原文摘录 >>
Mysql InnoDB Cluster集群部署中的问题汇集

作者: fymit | 来源:发表于2020-03-03 17:44 被阅读0次

docker环境，搭建Mysql Innodb Cluster集
Kubernetes MySQL Operator的数据reco
根据官方文档搭建MySQL Innodb Cluster
集群部署
mysql proxy,replication分布式集群高可用方
MySQL集群
搭建MySQL innodb cluster集群模式
ElasticSearch基本介绍（一）
Mysql Cluster搭建
mysql innodb cluster（生产环境部署）

请保证所有的集群机器在一个子网内，网络必须要通, 不然会失败；
统一使用hostname进行配置；请更改每台机器的hosts文件；
报错

ERROR:
Group Replication join failed.
ERROR: Error joining instance to cluster: 'host-192-168-1-101:3306' - Query failed. MySQL Error (3092): The server is not configureroperly to be an active member of the group. Please see more details on error log.. Query: START group_replication
 
通过如下方式进行处理
mysql> install plugin group_replication soname 'group_replication.so'; ##安装插件
mysql> set global group_replication_allow_local_disjoint_gtids_join=ON;
mysql> START GROUP_REPLICATION;
mysql> select * from performance_schema.replication_group_members;

报错

Dba.getCluster: This function is not available through a session to a standalone instance (RuntimeError)

已知信息 >>
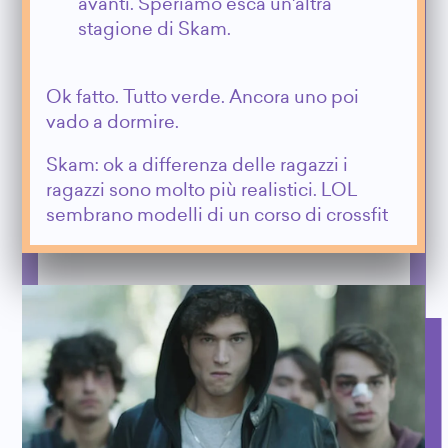
avanti. Speriamo esca un'altra
stagione di Skam.
Ok fatto. Tutto verde. Ancora uno poi
vado a dormire.
Skam: ok a differenza delle ragazzi i
ragazzi sono molto più realistici. LOL
sembrano modelli di un corso di crossfit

任务说明 A >> 请抄录讲MySQL InnoDB Cluster部署问题的原文摘录，从“ERROR: Error joining”起，到“standalone instance (RuntimeError)”为止，包括这一句。
任务说明 B >> 从讲MySQL InnoDB Cluster部署问题的那段文字的末尾接着往下写。

任务结果 A >>
ERROR: Error joining instance to cluster: 'host-192-168-1-101:3306' - Query failed. MySQL Error (3092): The server is not configureroperly to be an active member of the group. Please see more details on error log.. Query: START group_replication
 
通过如下方式进行处理
mysql> install plugin group_replication soname 'group_replication.so'; ##安装插件
mysql> set global group_replication_allow_local_disjoint_gtids_join=ON;
mysql> START GROUP_REPLICATION;
mysql> select * from performance_schema.replication_group_members;

报错

Dba.getCluster: This function is not available through a session to a standalone instance (RuntimeError)

任务结果 B >>
说明集群中的主节点已经不在该机器上，查询后更改机器重试一下即可；

报错

Dba.getCluster: Dba.getCluster: Unable to get cluster. The instance 'host-192-168-1-101:3306'
may belong to a different ReplicaSet as the one registered in the Metadata since the value of 'group_replication_group_name'
does not match the one registered in the ReplicaSet's Metadata: possible split-brain scenario. Please connect to another member of the ReplicaSet to get the Cluster. (RuntimeError)
 
最致命的错误，master/slave的数据不一致所致，没办法，只能重新来
mysql-js>dba.dropMetadataSchema();

6) 请保证集群中的数据库表都存在主键，不然会挂掉；

安装集群监控，保证集群中机器挂掉的时候及时启动，不然所有节点宕机的时候就是灾难到来之时!!! 到时哭都来不及；
如何重置Innodb cluster集群环境

主节点：
mysql-js>dba.dropMetadataSchema();   登录mysql-shell清空集群
 
mysql> stop group_replication;
mysql> reset master;               （清空日志，确保和从库的表没有冲突奥，）
mysql> reset slave;
  
其他节点(主要清理和主库的主从信息， 确保主库和从库的表没有冲突奥)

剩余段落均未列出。